* _Extrait de page_:
┌────────

Posté par Rémi Begouen le 26 décembre 2010
‘Je suis Pinpanicard, roi des papillons, roi des Patagons’… fut le ‘cri de guerre’ de mon prof de math (en 4°) qui, pas plus haut qu’un vulgaire Tsarko, sautait parfois d’un bond sur son bureau pour déclamer cela en nous interdisant de rire (il fut paraît-il interné en asile psychiatrique…).
A la même époque, j’entendis parler d’un ‘oncle d’Amérique’, parti faire fortune en Patagonie. Pas à la chasse aux papillons, mais à l’élevage des moutons : tels sont mes tout premiers contacts avec l’Argentine.

└────────

* _Données fournies_:
┌────────

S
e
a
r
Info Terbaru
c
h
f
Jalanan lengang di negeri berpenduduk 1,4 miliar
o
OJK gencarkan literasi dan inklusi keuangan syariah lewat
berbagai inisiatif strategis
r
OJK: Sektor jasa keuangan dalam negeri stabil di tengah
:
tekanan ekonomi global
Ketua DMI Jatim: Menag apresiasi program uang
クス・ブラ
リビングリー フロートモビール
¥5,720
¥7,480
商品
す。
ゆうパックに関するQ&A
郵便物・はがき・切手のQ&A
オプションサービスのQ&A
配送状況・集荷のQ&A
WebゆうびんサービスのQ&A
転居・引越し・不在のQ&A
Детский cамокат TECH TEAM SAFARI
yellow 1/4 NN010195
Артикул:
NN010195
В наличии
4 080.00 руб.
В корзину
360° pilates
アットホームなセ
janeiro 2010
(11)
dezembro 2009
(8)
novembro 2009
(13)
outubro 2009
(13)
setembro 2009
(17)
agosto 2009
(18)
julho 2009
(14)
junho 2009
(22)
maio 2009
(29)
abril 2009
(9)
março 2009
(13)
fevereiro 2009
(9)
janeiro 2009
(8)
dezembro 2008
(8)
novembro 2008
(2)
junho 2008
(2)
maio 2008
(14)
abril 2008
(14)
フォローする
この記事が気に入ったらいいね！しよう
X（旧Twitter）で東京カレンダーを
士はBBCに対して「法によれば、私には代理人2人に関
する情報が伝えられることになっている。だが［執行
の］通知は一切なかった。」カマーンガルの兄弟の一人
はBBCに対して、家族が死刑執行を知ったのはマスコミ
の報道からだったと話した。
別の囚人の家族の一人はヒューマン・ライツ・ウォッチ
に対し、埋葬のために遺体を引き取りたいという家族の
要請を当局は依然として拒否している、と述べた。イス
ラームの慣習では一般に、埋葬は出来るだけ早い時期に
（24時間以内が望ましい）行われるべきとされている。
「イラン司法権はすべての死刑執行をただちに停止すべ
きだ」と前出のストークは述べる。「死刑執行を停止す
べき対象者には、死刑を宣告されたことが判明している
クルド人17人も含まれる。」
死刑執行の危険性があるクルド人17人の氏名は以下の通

└────────

* _Consignes de l'exercice_:
a) D'après l'extrait de page, à quelle activité l'oncle d'Amérique s'est-il consacré en Patagonie ?
b) Reproduisez fidèlement le passage de l'extrait de page qui va de « A la même époque, j’entendis » à « contacts avec l’Argentine. ».
Les entrées forment un matériau distinct de l'extrait de page.

* _Réponses dans l'ordre_:
a) À l'élevage des moutons.

b)
A la même époque, j’entendis parler d’un ‘oncle d’Amérique’, parti faire fortune en Patagonie. Pas à la chasse aux papillons, mais à l’élevage des moutons : tels sont mes tout premiers contacts avec l’Argentine.